El reloj de figuras y otras desapariciones (I)


Teresa Casquete Rodríguez

Resulta curioso que el Rincón de Unamuno, uno de los espacios más reproducidos en postales, fotografías, acuarelas, dibujos y óleos, a la vez que más apreciado por los riosecanos, fuera uno de los primeros en desaparecer bajo la piqueta de la modernidad paletil que asoló y sigue asolando hoy aún, las poblaciones de Tierra de Campos. Mientras que en el resto de países europeos se cuidan con mimo y con drásticas leyes las construcciones populares, las viviendas de bellos entramados de madera, las casonas blasonadas, las antiguas fachadas pétreas, las bellas balconadas de hierro forjado, convirtiéndolas en codiciados, elitistas y carísimos lugares de residencia. Mientras eso ocurre en otras partes, en Medina de Rioseco se las trata con el desprecio más absoluto. Se derriban soportales con quinientos años de historia y viviendas que alojaron a importantes personajes, se demuelen casas solariegas y se suplantan, en el mejor de los casos, por pastiches que pretenden ser “restauraciones”, y en el peor, por horrendos bloques de viviendas que destruyen historia y estética de un plumazo. Y todo esto en una ciudad que dice querer vivir del turismo…

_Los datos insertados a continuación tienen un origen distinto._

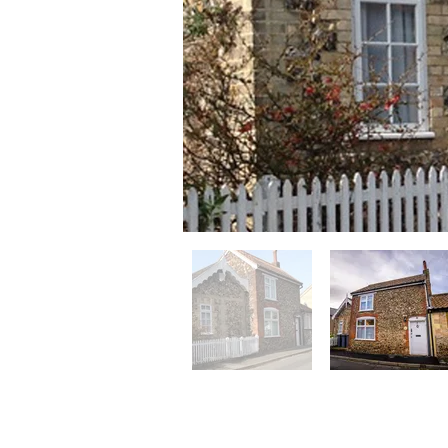
Chapel Cotta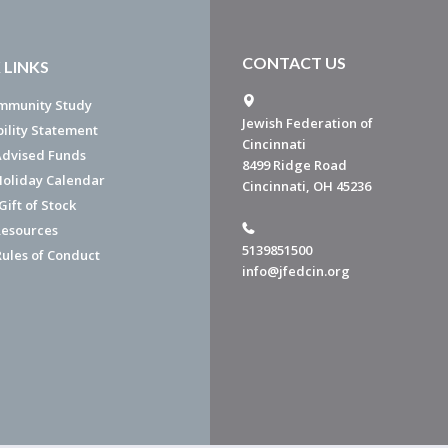
CONTACT US
 LINKS
mmunity Study
Jewish Federation of
bility Statement
Cincinnati
dvised Funds
8499 Ridge Road
Holiday Calendar
Cincinnati, OH 45236
ift of Stock
esources
5139851500
Rules of Conduct
info@jfedcin.org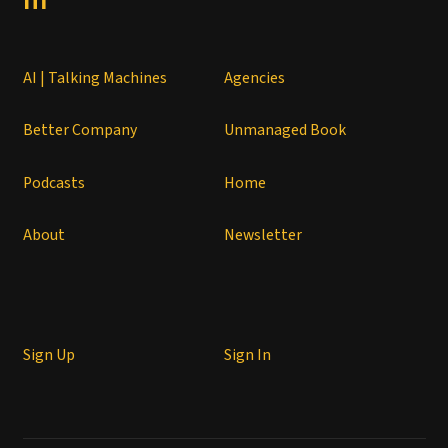
AI | Talking Machines
Agencies
Better Company
Unmanaged Book
Podcasts
Home
About
Newsletter
Sign Up
Sign In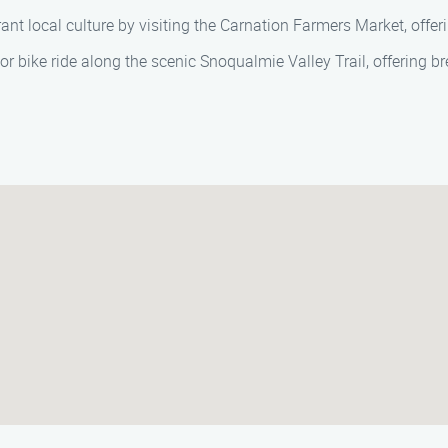
ant local culture by visiting the Carnation Farmers Market, offeri
l or bike ride along the scenic Snoqualmie Valley Trail, offering 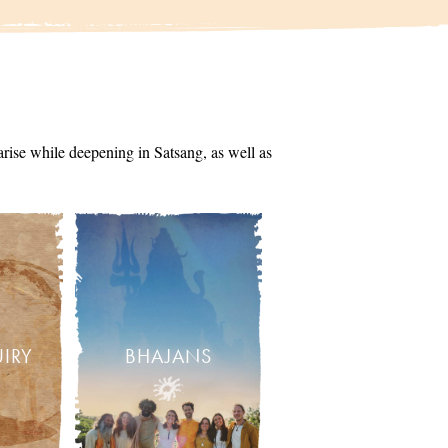
arise while deepening in Satsang, as well as
UIRY
BHAJANS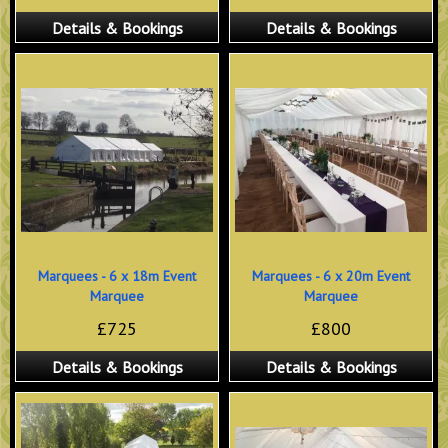
Details & Bookings
Details & Bookings
Marquees - 6 x 18m Event
Marquees - 6 x 20m Event
Marquee
Marquee
£725
£800
Details & Bookings
Details & Bookings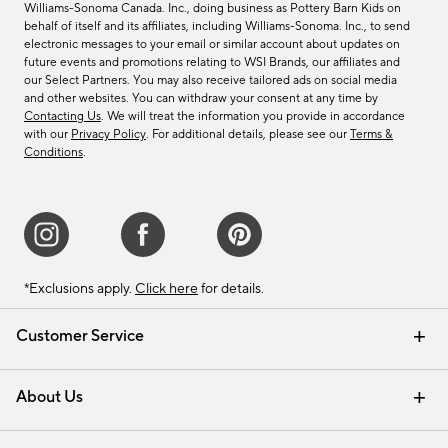
Williams-Sonoma Canada. Inc., doing business as Pottery Barn Kids on
behalf of itself and its affiliates, including Williams-Sonoma. Inc., to send
electronic messages to your email or similar account about updates on
future events and promotions relating to WSI Brands, our affiliates and
our Select Partners. You may also receive tailored ads on social media
and other websites. You can withdraw your consent at any time by
Contacting Us
. We will treat the information you provide in accordance
with our
Privacy Policy
. For additional details, please see our
Terms &
Conditions
.
*Exclusions apply.
Click here
for details.
Customer Service
Contact Us
Track Your Order
Shipping Information
Email Preferences
Returns & Exchanges
About Us
Our Story
Find a Store
Careers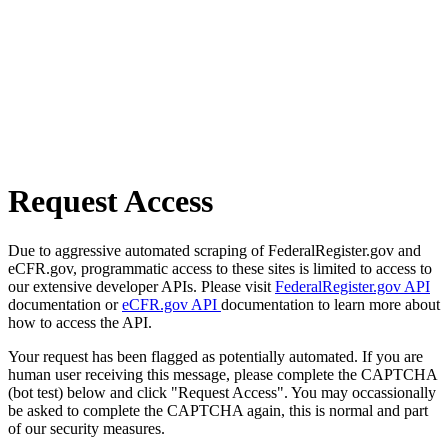
Request Access
Due to aggressive automated scraping of FederalRegister.gov and
eCFR.gov, programmatic access to these sites is limited to access to
our extensive developer APIs. Please visit
FederalRegister.gov API
documentation or
eCFR.gov API
documentation to learn more about
how to access the API.
Your request has been flagged as potentially automated. If you are
human user receiving this message, please complete the CAPTCHA
(bot test) below and click "Request Access". You may occassionally
be asked to complete the CAPTCHA again, this is normal and part
of our security measures.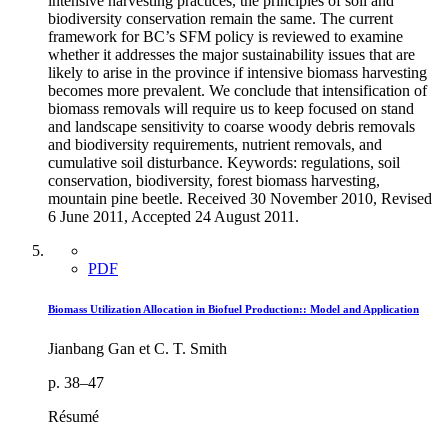
intensive harvesting practices, the principles of soil and
biodiversity conservation remain the same. The current
framework for BC’s SFM policy is reviewed to examine
whether it addresses the major sustainability issues that are
likely to arise in the province if intensive biomass harvesting
becomes more prevalent. We conclude that intensification of
biomass removals will require us to keep focused on stand
and landscape sensitivity to coarse woody debris removals
and biodiversity requirements, nutrient removals, and
cumulative soil disturbance. Keywords: regulations, soil
conservation, biodiversity, forest biomass harvesting,
mountain pine beetle. Received 30 November 2010, Revised
6 June 2011, Accepted 24 August 2011.
PDF
Biomass Utilization Allocation in Biofuel Production:: Model and Application
Jianbang Gan et C. T. Smith
p. 38–47
Résumé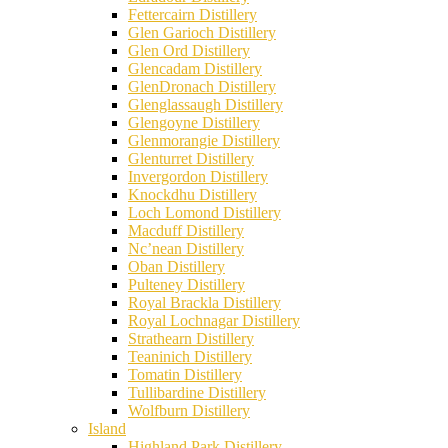
Fettercairn Distillery
Glen Garioch Distillery
Glen Ord Distillery
Glencadam Distillery
GlenDronach Distillery
Glenglassaugh Distillery
Glengoyne Distillery
Glenmorangie Distillery
Glenturret Distillery
Invergordon Distillery
Knockdhu Distillery
Loch Lomond Distillery
Macduff Distillery
Nc’nean Distillery
Oban Distillery
Pulteney Distillery
Royal Brackla Distillery
Royal Lochnagar Distillery
Strathearn Distillery
Teaninich Distillery
Tomatin Distillery
Tullibardine Distillery
Wolfburn Distillery
Island
Highland Park Distillery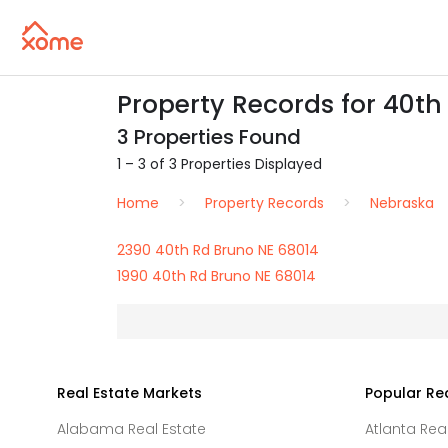
Property Records for 40th
3 Properties Found
1 – 3 of 3 Properties Displayed
Home
Property Records
Nebraska
2390 40th Rd Bruno NE 68014
1990 40th Rd Bruno NE 68014
Real Estate Markets
Popular Re
Alabama Real Estate
Atlanta Rea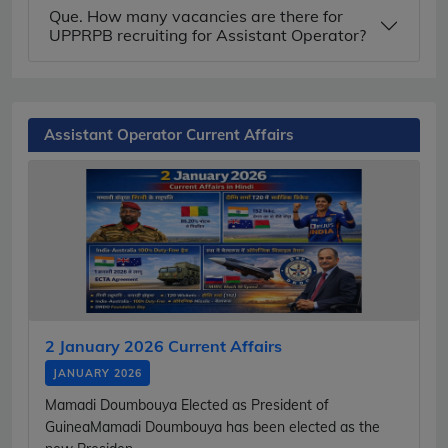
Que. How many vacancies are there for
UPPRPB recruiting for Assistant Operator?
Assistant Operator Current Affairs
2 January 2026 Current Affairs
JANUARY 2026
Mamadi Doumbouya Elected as President of
GuineaMamadi Doumbouya has been elected as the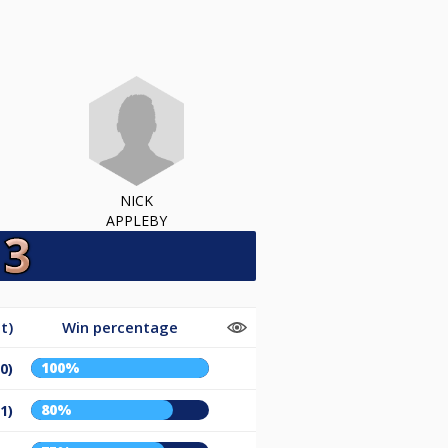
NICK
APPLEBY
t)
Win percentage
100%
/0)
80%
/1)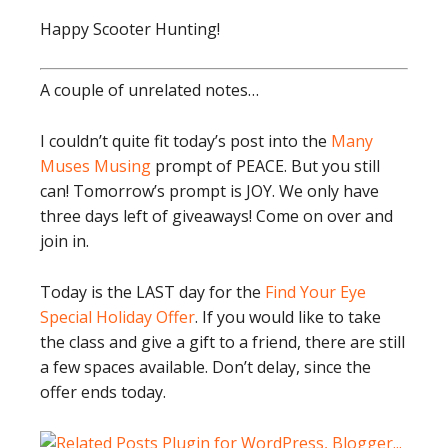
Happy Scooter Hunting!
A couple of unrelated notes…
I couldn’t quite fit today’s post into the
Many
Muses Musing
prompt of PEACE. But you still
can! Tomorrow’s prompt is JOY. We only have
three days left of giveaways! Come on over and
join in.
Today is the LAST day for the
Find Your Eye
Special Holiday Offer
. If you would like to take
the class and give a gift to a friend, there are still
a few spaces available. Don’t delay, since the
offer ends today.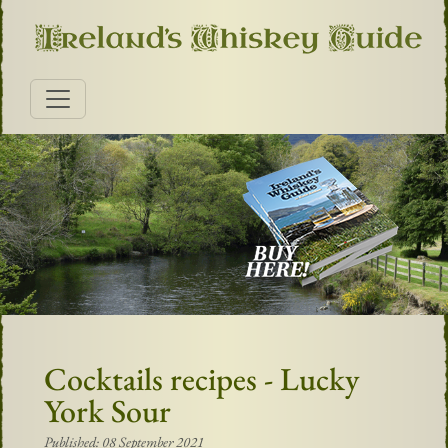
Cocktails recipes - Lucky
York Sour
Published: 08 September 2021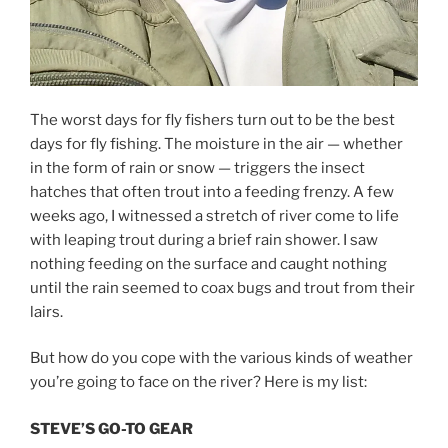
The worst days for fly fishers turn out to be the best
days for fly fishing. The moisture in the air — whether
in the form of rain or snow — triggers the insect
hatches that often trout into a feeding frenzy. A few
weeks ago, I witnessed a stretch of river come to life
with leaping trout during a brief rain shower. I saw
nothing feeding on the surface and caught nothing
until the rain seemed to coax bugs and trout from their
lairs.
But how do you cope with the various kinds of weather
you’re going to face on the river? Here is my list:
STEVE’S GO-TO GEAR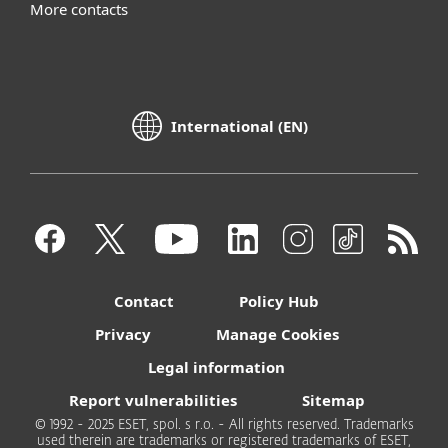
More contacts
International (EN)
Contact
Policy Hub
Privacy
Manage Cookies
Legal information
Report vulnerabilities
Sitemap
© 1992 - 2025 ESET, spol. s r.o. - All rights reserved. Trademarks
used therein are trademarks or registered trademarks of ESET,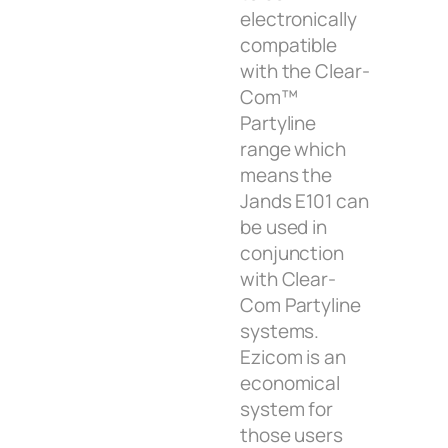
electronically
compatible
with the Clear-
Com™
Partyline
range which
means the
Jands E101 can
be used in
conjunction
with Clear-
Com Partyline
systems.
Ezicom is an
economical
system for
those users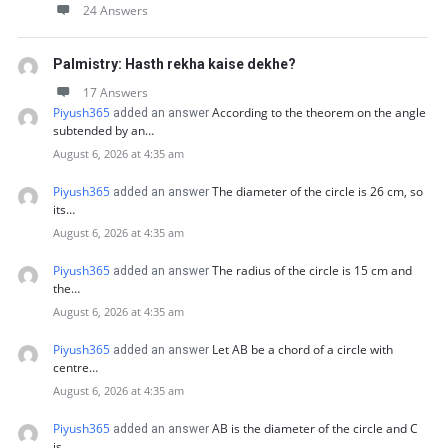
24 Answers
Palmistry: Hasth rekha kaise dekhe?
17 Answers
Piyush365
According to the theorem on the angle
added an answer
subtended by an…
August 6, 2026 at 4:35 am
Piyush365
The diameter of the circle is 26 cm, so
added an answer
its…
August 6, 2026 at 4:35 am
Piyush365
The radius of the circle is 15 cm and
added an answer
the…
August 6, 2026 at 4:35 am
Piyush365
Let AB be a chord of a circle with
added an answer
centre…
August 6, 2026 at 4:35 am
Piyush365
AB is the diameter of the circle and C
added an answer
is…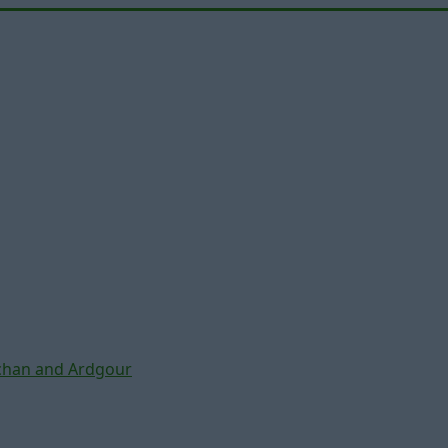
chan and Ardgour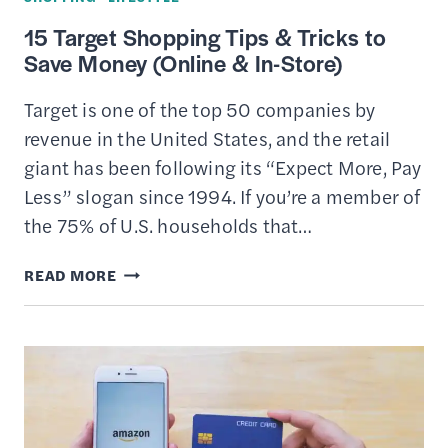
15 Target Shopping Tips & Tricks to
Save Money (Online & In-Store)
Target is one of the top 50 companies by
revenue in the United States, and the retail
giant has been following its “Expect More, Pay
Less” slogan since 1994. If you’re a member of
the 75% of U.S. households that…
15
READ MORE
TARGET
SHOPPING
TIPS
&
TRICKS
TO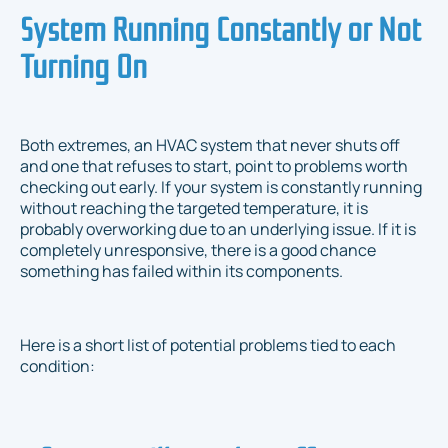
System Running Constantly or Not
Turning On
Both extremes, an HVAC system that never shuts off
and one that refuses to start, point to problems worth
checking out early. If your system is constantly running
without reaching the targeted temperature, it is
probably overworking due to an underlying issue. If it is
completely unresponsive, there is a good chance
something has failed within its components.
Here is a short list of potential problems tied to each
condition: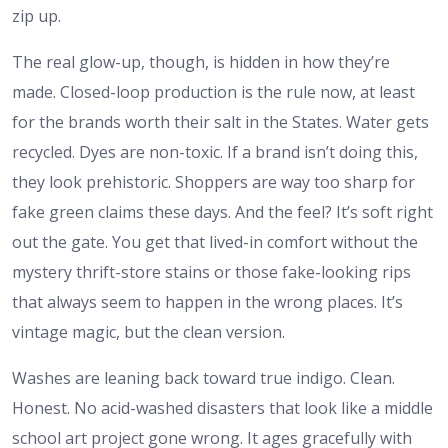
zip up.
The real glow-up, though, is hidden in how they’re
made. Closed-loop production is the rule now, at least
for the brands worth their salt in the States. Water gets
recycled. Dyes are non-toxic. If a brand isn’t doing this,
they look prehistoric. Shoppers are way too sharp for
fake green claims these days. And the feel? It’s soft right
out the gate. You get that lived-in comfort without the
mystery thrift-store stains or those fake-looking rips
that always seem to happen in the wrong places. It’s
vintage magic, but the clean version.
Washes are leaning back toward true indigo. Clean.
Honest. No acid-washed disasters that look like a middle
school art project gone wrong. It ages gracefully with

Pero no vamos a hablar hoy de modernas desapariciones, sino de otras más antiguas de las que apenas tenemos más que unos escuetos datos sacados de archivos históricos. La más lejana en el tiempo es la iglesia de San Nicolás. Ni conocemos su emplazamiento ni su imagen, tan sólo sabemos de ella que existía en el año 1137 y que el rey Alfonso VII se la donó entonces al obispo de Palencia. Por aquel entonces Rioseco apenas era una pequeña población que acababa en la Ronda de San Roque y de Ropavieja, que como sus nombres indican (ronda) era  por donde pasaba la primera muralla que tuvo nuestra ciudad.

Junto a este templo existía otro construido en la misma época y también desaparecido, el de San Miguel. No guardamos de él más que un infantil dibujo realizado por Ventura García Escobar y unos sillares adornados con curiosos relieves, que sirvieron durante el siglo XIX de patas para los bancos del Paseo y que en el siglo pasado se llevaron al Museo del Arco de Ajújar, donde hoy duermen el sueño de los justos. Algunos de estos sillares se colocaron al aire libre en el Parque de la Dársena en los 80, de donde desaparecieron “milagrosamente”, mientras que otros (una dovela ajedrezada y un peldaño de escalera de caracol) aparecieron al restaurar la Plaza de Toros a principios de este siglo y se esfumaron con la misma rapidez con la que vieron de nuevo la luz, sin que nadie pueda (o quiera) dar explicaciones de su actual paradero.

En la fotografía del reportaje de hoy, podemos ver un ejemplo de ese uso como apoyo que tuvo en el Parque del Duque de Osuna, un par de capiteles de clara factura románica sostienen uno de los asientos del paseo.